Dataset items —

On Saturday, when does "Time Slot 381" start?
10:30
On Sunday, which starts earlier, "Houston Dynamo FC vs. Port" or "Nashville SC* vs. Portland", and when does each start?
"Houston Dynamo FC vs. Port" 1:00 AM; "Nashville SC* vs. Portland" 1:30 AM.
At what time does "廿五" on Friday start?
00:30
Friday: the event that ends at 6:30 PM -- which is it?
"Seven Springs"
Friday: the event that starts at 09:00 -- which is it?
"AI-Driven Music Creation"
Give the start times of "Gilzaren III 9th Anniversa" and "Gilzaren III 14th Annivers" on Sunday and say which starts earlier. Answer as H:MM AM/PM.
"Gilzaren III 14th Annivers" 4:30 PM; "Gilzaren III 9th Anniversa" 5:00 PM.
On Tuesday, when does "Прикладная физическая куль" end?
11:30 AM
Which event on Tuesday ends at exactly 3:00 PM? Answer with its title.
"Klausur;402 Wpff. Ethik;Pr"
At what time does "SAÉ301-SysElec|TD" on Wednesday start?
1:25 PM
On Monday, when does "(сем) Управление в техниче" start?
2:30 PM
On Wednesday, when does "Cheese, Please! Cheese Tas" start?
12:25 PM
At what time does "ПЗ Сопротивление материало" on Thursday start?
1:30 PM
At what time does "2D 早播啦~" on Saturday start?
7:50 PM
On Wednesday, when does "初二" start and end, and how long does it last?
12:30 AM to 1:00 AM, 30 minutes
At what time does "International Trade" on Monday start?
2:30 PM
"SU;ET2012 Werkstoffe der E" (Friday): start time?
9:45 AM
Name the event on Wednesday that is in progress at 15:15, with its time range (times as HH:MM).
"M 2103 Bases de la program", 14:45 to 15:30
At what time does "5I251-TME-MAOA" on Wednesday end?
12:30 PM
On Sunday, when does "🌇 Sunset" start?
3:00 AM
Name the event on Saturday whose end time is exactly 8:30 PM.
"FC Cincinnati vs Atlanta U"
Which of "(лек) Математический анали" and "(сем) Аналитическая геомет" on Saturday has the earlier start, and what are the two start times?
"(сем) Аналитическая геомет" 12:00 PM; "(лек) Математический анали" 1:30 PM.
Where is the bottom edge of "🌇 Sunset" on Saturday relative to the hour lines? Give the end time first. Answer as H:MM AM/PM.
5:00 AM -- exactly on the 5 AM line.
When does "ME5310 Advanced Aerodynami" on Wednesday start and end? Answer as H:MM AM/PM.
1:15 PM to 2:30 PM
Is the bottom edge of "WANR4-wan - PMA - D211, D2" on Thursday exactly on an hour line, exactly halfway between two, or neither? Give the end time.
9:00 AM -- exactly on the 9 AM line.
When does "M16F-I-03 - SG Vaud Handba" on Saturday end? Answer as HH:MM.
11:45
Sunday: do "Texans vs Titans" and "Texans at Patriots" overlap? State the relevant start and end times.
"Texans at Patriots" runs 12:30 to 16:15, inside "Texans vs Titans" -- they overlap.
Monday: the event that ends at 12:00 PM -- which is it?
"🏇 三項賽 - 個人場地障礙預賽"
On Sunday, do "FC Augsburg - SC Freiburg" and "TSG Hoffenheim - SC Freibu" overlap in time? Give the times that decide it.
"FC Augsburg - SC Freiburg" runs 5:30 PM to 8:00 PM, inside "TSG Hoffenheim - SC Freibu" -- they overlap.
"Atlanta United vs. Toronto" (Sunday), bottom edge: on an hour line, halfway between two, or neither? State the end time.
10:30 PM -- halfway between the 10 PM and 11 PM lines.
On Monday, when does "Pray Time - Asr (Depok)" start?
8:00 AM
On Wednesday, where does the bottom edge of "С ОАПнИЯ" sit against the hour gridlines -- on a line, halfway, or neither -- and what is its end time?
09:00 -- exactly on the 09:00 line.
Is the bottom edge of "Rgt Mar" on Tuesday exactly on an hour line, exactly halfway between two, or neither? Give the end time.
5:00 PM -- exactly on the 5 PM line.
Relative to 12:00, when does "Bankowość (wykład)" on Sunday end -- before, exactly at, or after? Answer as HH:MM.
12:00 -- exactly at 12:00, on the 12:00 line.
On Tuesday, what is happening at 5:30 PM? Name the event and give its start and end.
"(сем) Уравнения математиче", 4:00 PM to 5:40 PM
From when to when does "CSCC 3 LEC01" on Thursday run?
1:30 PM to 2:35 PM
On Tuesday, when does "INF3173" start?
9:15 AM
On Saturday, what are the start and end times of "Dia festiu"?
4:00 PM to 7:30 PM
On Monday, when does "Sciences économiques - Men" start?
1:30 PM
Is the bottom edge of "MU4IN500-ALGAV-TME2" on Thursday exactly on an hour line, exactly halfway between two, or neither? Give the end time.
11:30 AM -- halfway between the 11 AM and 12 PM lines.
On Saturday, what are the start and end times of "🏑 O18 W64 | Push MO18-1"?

REQUIRED TASK —
Copy every one of the records above word for word, from the first to the last, without altering anything.

EXERCISE RESPONSE —
On Saturday, when does "Time Slot 381" start?
10:30
On Sunday, which starts earlier, "Houston Dynamo FC vs. Port" or "Nashville SC* vs. Portland", and when does each start?
"Houston Dynamo FC vs. Port" 1:00 AM; "Nashville SC* vs. Portland" 1:30 AM.
At what time does "廿五" on Friday start?
00:30
Friday: the event that ends at 6:30 PM -- which is it?
"Seven Springs"
Friday: the event that starts at 09:00 -- which is it?
"AI-Driven Music Creation"
Give the start times of "Gilzaren III 9th Anniversa" and "Gilzaren III 14th Annivers" on Sunday and say which starts earlier. Answer as H:MM AM/PM.
"Gilzaren III 14th Annivers" 4:30 PM; "Gilzaren III 9th Anniversa" 5:00 PM.
On Tuesday, when does "Прикладная физическая куль" end?
11:30 AM
Which event on Tuesday ends at exactly 3:00 PM? Answer with its title.
"Klausur;402 Wpff. Ethik;Pr"
At what time does "SAÉ301-SysElec|TD" on Wednesday start?
1:25 PM
On Monday, when does "(сем) Управление в техниче" start?
2:30 PM
On Wednesday, when does "Cheese, Please! Cheese Tas" start?
12:25 PM
At what time does "ПЗ Сопротивление материало" on Thursday start?
1:30 PM
At what time does "2D 早播啦~" on Saturday start?
7:50 PM
On Wednesday, when does "初二" start and end, and how long does it last?
12:30 AM to 1:00 AM, 30 minutes
At what time does "International Trade" on Monday start?
2:30 PM
"SU;ET2012 Werkstoffe der E" (Friday): start time?
9:45 AM
Name the event on Wednesday that is in progress at 15:15, with its time range (times as HH:MM).
"M 2103 Bases de la program", 14:45 to 15:30
At what time does "5I251-TME-MAOA" on Wednesday end?
12:30 PM
On Sunday, when does "🌇 Sunset" start?
3:00 AM
Name the event on Saturday whose end time is exactly 8:30 PM.
"FC Cincinnati vs Atlanta U"
Which of "(лек) Математический анали" and "(сем) Аналитическая геомет" on Saturday has the earlier start, and what are the two start times?
"(сем) Аналитическая геомет" 12:00 PM; "(лек) Математический анали" 1:30 PM.
Where is the bottom edge of "🌇 Sunset" on Saturday relative to the hour lines? Give the end time first. Answer as H:MM AM/PM.
5:00 AM -- exactly on the 5 AM line.
When does "ME5310 Advanced Aerodynami" on Wednesday start and end? Answer as H:MM AM/PM.
1:15 PM to 2:30 PM
Is the bottom edge of "WANR4-wan - PMA - D211, D2" on Thursday exactly on an hour line, exactly halfway between two, or neither? Give the end time.
9:00 AM -- exactly on the 9 AM line.
When does "M16F-I-03 - SG Vaud Handba" on Saturday end? Answer as HH:MM.
11:45
Sunday: do "Texans vs Titans" and "Texans at Patriots" overlap? State the relevant start and end times.
"Texans at Patriots" runs 12:30 to 16:15, inside "Texans vs Titans" -- they overlap.
Monday: the event that ends at 12:00 PM -- which is it?
"🏇 三項賽 - 個人場地障礙預賽"
On Sunday, do "FC Augsburg - SC Freiburg" and "TSG Hoffenheim - SC Freibu" overlap in time? Give the times that decide it.
"FC Augsburg - SC Freiburg" runs 5:30 PM to 8:00 PM, inside "TSG Hoffenheim - SC Freibu" -- they overlap.
"Atlanta United vs. Toronto" (Sunday), bottom edge: on an hour line, halfway between two, or neither? State the end time.
10:30 PM -- halfway between the 10 PM and 11 PM lines.
On Monday, when does "Pray Time - Asr (Depok)" start?
8:00 AM
On Wednesday, where does the bottom edge of "С ОАПнИЯ" sit against the hour gridlines -- on a line, halfway, or neither -- and what is its end time?
09:00 -- exactly on the 09:00 line.
Is the bottom edge of "Rgt Mar" on Tuesday exactly on an hour line, exactly halfway between two, or neither? Give the end time.
5:00 PM -- exactly on the 5 PM line.
Relative to 12:00, when does "Bankowość (wykład)" on Sunday end -- before, exactly at, or after? Answer as HH:MM.
12:00 -- exactly at 12:00, on the 12:00 line.
On Tuesday, what is happening at 5:30 PM? Name the event and give its start and end.
"(сем) Уравнения математиче", 4:00 PM to 5:40 PM
From when to when does "CSCC 3 LEC01" on Thursday run?
1:30 PM to 2:35 PM
On Tuesday, when does "INF3173" start?
9:15 AM
On Saturday, what are the start and end times of "Dia festiu"?
4:00 PM to 7:30 PM
On Monday, when does "Sciences économiques - Men" start?
1:30 PM
Is the bottom edge of "MU4IN500-ALGAV-TME2" on Thursday exactly on an hour line, exactly halfway between two, or neither? Give the end time.
11:30 AM -- halfway between the 11 AM and 12 PM lines.
On Saturday, what are the start and end times of "🏑 O18 W64 | Push MO18-1"?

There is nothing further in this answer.